Para agravar a falta de ímpeto reformista, o nosso sistema eleitoral, usando o método de Hondt, continua a demonstrar a falta de fé na democracia que está implícita no nosso regime: o principal argumento deste método é para que se concentre o poder no vencedor, isto é, para que não seja necessário dialogar para governar, um conceito oposto a um dos princípios básicos da democracia: a pluralidade, e o seu principal alimento: o debate. Por isso hoje quando escrevo isto, sou governado por uma minoria absoluta de 21,3% dos votantes. Isto é, 41,37% de votação no PS, de 51,42% de votantes que foram às urnas. Praticamente um quinto da população tem agora em sua representação um governo quase absoluto no país, porque há outro princípio básico da democracia que falha no nosso regime: a separação de poderes.

A separação de poderes aconselha a distribuição por diferentes órgãos dos seguintes poderes: executivo (governo), legislativo (Assembleia da República) e judicial (tribunais).
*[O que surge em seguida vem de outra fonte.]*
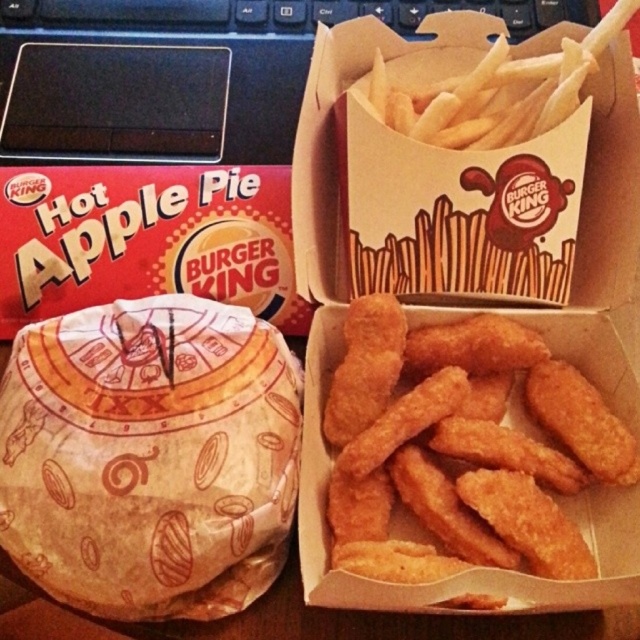
Is point (403, 492) farther from viewer compared to point (500, 141)?

No, it is not.

Looking at this image, is golden crispy nuggets at center in front of golden crispy french fries at upper center?

Yes.

Is point (442, 353) behind point (582, 44)?

No.

Identify the location of golden crispy nuggets at center. (468, 436).

From the picture: Who is higher up, golden crispy nuggets at center or black plastic laptop at upper left?

Positioned higher is black plastic laptop at upper left.

Is point (560, 381) farther from camera compared to point (122, 125)?

That is False.

At what (x,y) coordinates should I click in order to perform the action: click on golden crispy nuggets at center. Please return your answer as a coordinate pair (x, y). Image resolution: width=640 pixels, height=640 pixels. Looking at the image, I should click on (468, 436).

What do you see at coordinates (186, 72) in the screenshot?
I see `black plastic laptop at upper left` at bounding box center [186, 72].

Is black plastic laptop at upper left to the left of golden crispy french fries at upper center from the viewer's perspective?

Indeed, black plastic laptop at upper left is positioned on the left side of golden crispy french fries at upper center.

Between point (36, 83) and point (572, 88), which one is positioned behind?

The point (36, 83) is more distant.

Identify the location of black plastic laptop at upper left. The width and height of the screenshot is (640, 640). (186, 72).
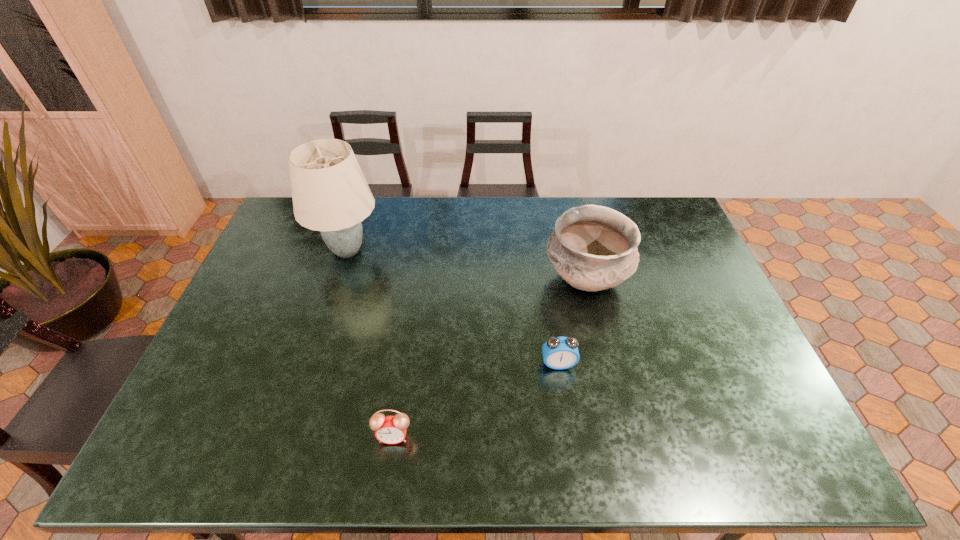
The height and width of the screenshot is (540, 960). In order to click on the tallest object in this screenshot , I will do `click(330, 194)`.

You are a GUI agent. You are given a task and a screenshot of the screen. Output one action in this format:
    pyautogui.click(x=<x>, y=<y>)
    Task: Click on the lampshade
    
    Given the screenshot: What is the action you would take?
    pyautogui.click(x=330, y=194)

This screenshot has width=960, height=540. What are the coordinates of `pottery` in the screenshot? It's located at (593, 248).

Where is `the second object from left to right`? This screenshot has height=540, width=960. the second object from left to right is located at coordinates (389, 429).

This screenshot has height=540, width=960. Identify the location of the nearest object. (389, 429).

Find the location of `the third farthest object`. the third farthest object is located at coordinates (559, 353).

Image resolution: width=960 pixels, height=540 pixels. I want to click on the farther alarm clock, so click(559, 353).

Locate an element on the screen. The height and width of the screenshot is (540, 960). vacant space situated on the front of the tallest object is located at coordinates coord(333,294).

This screenshot has height=540, width=960. I want to click on free region located 0.200m on the front of the pottery, so click(607, 370).

Where is `free space located on the face of the right alarm clock`? The width and height of the screenshot is (960, 540). free space located on the face of the right alarm clock is located at coordinates (567, 424).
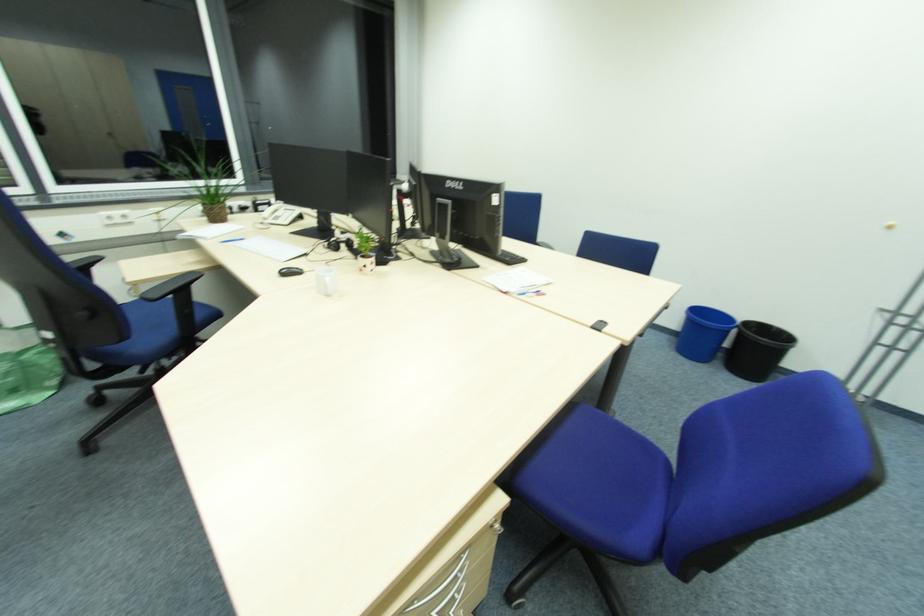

Ora dado que a maioria parlamentar é legislativa, pertencente a um partido que também aprova o governo no parlamento, partido esse que responde em última instância ao líder do partido que é tipicamente também líder do governo (Primeiro-ministro), perde-se a efectiva separação de poderes. Isto porque, de acordo com a hierarquia actual dos partidos e dos seus deputados, o mesmo homem encabeça neste momento, de facto, o poder legislativo e executivo.

Como jovem, devo dizer que tudo isto me traz preocupação, porque a atenção da actual elite política nas reformas parece centrada sobretudo na descentralização, que a mim me parece secundária e até mesmo desnecessária, chegando mesmo a parecer uma solução da política para a política, sem quaisquer benefícios para o cidadão comum. Pelo andar das coisas, vejo um país assombrado por um futuro aparentemente negro quando olho para tudo o que temos de bom e pressinto a sua insustentabilidade: não consigo vislumbrar agora uma solução para o SNS, e parece-me que o actual caminho levará inevitavelmente à sua dissolução por via da falta de pessoal e equipamento; tudo indica que a seca agravará a nossa agricultura, sem resposta política, com as consequências imprevisíveis que isso traz; pensar em receber uma reforma decente da segurança social daqui a 40 anos é para mim (talvez não seja só eu), como economista, uma impossibilidade aritmética; a nossa economia continuará indefinidamente de bancarrota em bancarrota, e de crise em crise até que a realidade nos obrigue a que nos alinhemos com ela.

A falta de uma liderança, um projecto, uma solução credível para Portugal coloca uma nuvem negra sobre o futuro que este país tem pela frente, e a leveza com que se enfrentam os problemas estruturais, que são graves, leveza essa que muitas vezes apenas serve para salvar a face de um ou mais decisores políticos em detrimento do serviço público, levam-me a ter esta visão. Faz falta uma postura humilde perante a política, com posições claras e transparentes, soluções realistas e um espírito de serviço. Por isto, a meu ver, o CDS faz muita falta a Portugal, por ser um partido que tem tido a postura e atitude certa neste sentido, e por ser, dos que conheço, o que mais se aproxima de uma visão para o país com um espírito reformista adaptado à realidade que o país vive. Admito que não tenha todas as soluções, mas é um partido que dialoga e que, juntamente com outros, certamente contribuiria para a tal visão que faz tanta falta a este país.